GIVEN INSTRUCTION 1
Decide whether each of statements (a), (b) and (c) agrees with the judgment, answering yes or no and quoting the words of the judgment that settle it: (a) the urgent court dismissed the application on 27 July 2012; (b) the interdict sought covered a radius of five kilometres from the Applicant's property; (c) the environmental authority at issue was granted on 29 October 2009.
GIVEN INSTRUCTION 2
Quote the judgment starting with "[2] In the application" and going on through "aforesaid electricity reticulation.".

DOCUMENT TEXT
•••
In the matter between:-

CLAIRWOOD CHALETS CC...............................................Applicant


ESKOM HOLDINGS SOC LTD...........................................Respondent


Van der Byl, AJ:-

[1] On 27 July 2012 I, sitting in the urgent court, dismissed an application lodged by the Applicant.

[2] In the application the Applicant sought an interim interdict prohibiting Eskom from the commissioning of electricity reticulation over the transmission or distribution lattice structures or pylons of the Blanco-Knysna powerline falling within the registered servitude K409/19785 within a radius of one kilometre from the Applicant's property, pending the finalization of review proceedings to be instituted by the Applicant within 20 days from date of this order with a view to the setting aside of an environmental authority granted on 29 October 2009 in respect of the aforesaid electricity reticulation.

[3] The Applicant's objection was in effect that the trellis or lattice type structures erected, particularly, prejudicially affect the tourism and unspoilt nature and mountain views that its property possesses.
•••
DATASET EXTRACT
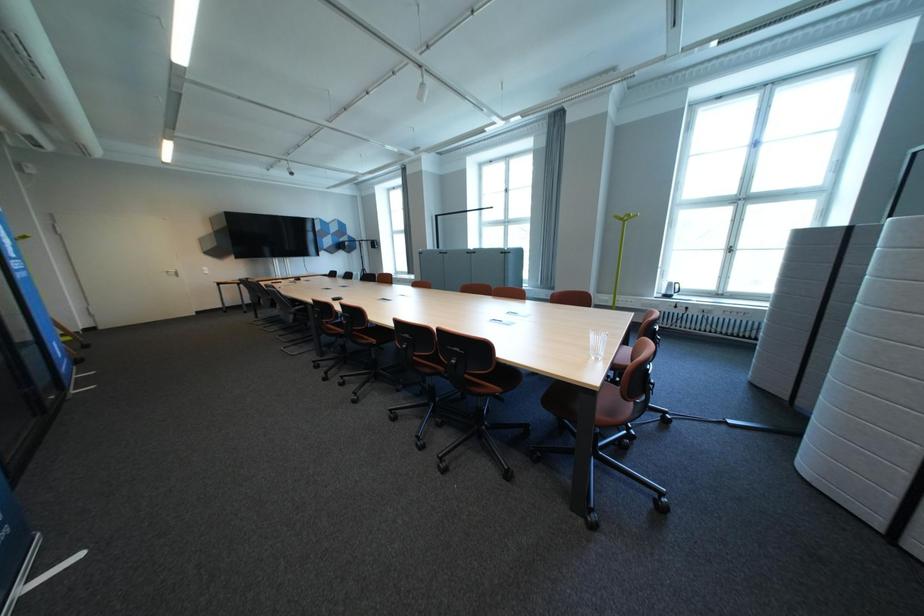
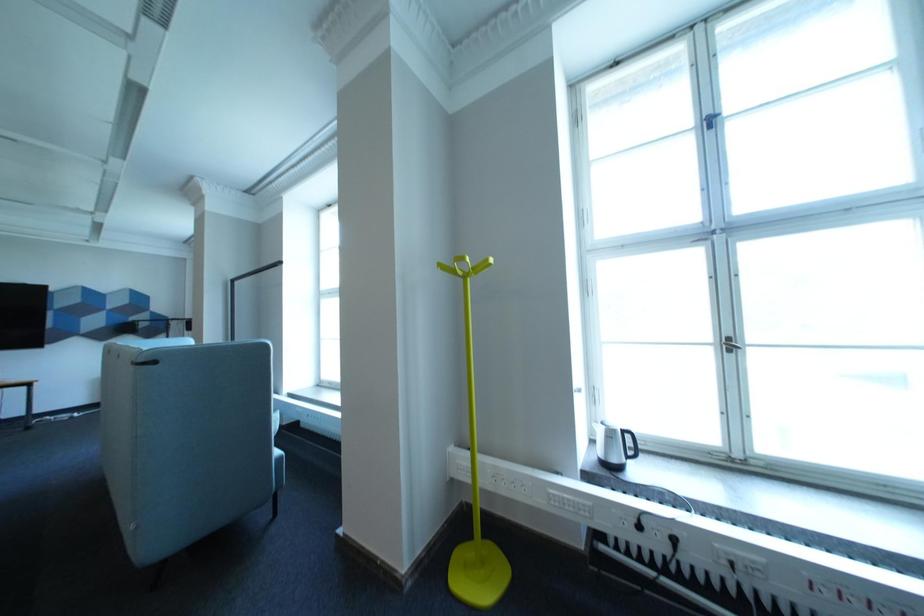
From the picture: Which direction would the cameraman need to move to produce the second image?

The cameraman walked toward right, forward.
•••
EXERCISE RESULT 1
(a) Yes: "On 27 July 2012 I, sitting in the urgent court, dismissed an application lodged by the Applicant."
(b) No: "within a radius of one kilometre from the Applicant's property"
(c) Yes: "an environmental authority granted on 29 October 2009"

EXERCISE RESULT 2
[2] In the application the Applicant sought an interim interdict prohibiting Eskom from the commissioning of electricity reticulation over the transmission or distribution lattice structures or pylons of the Blanco-Knysna powerline falling within the registered servitude K409/19785 within a radius of one kilometre from the Applicant's property, pending the finalization of review proceedings to be instituted by the Applicant within 20 days from date of this order with a view to the setting aside of an environmental authority granted on 29 October 2009 in respect of the aforesaid electricity reticulation.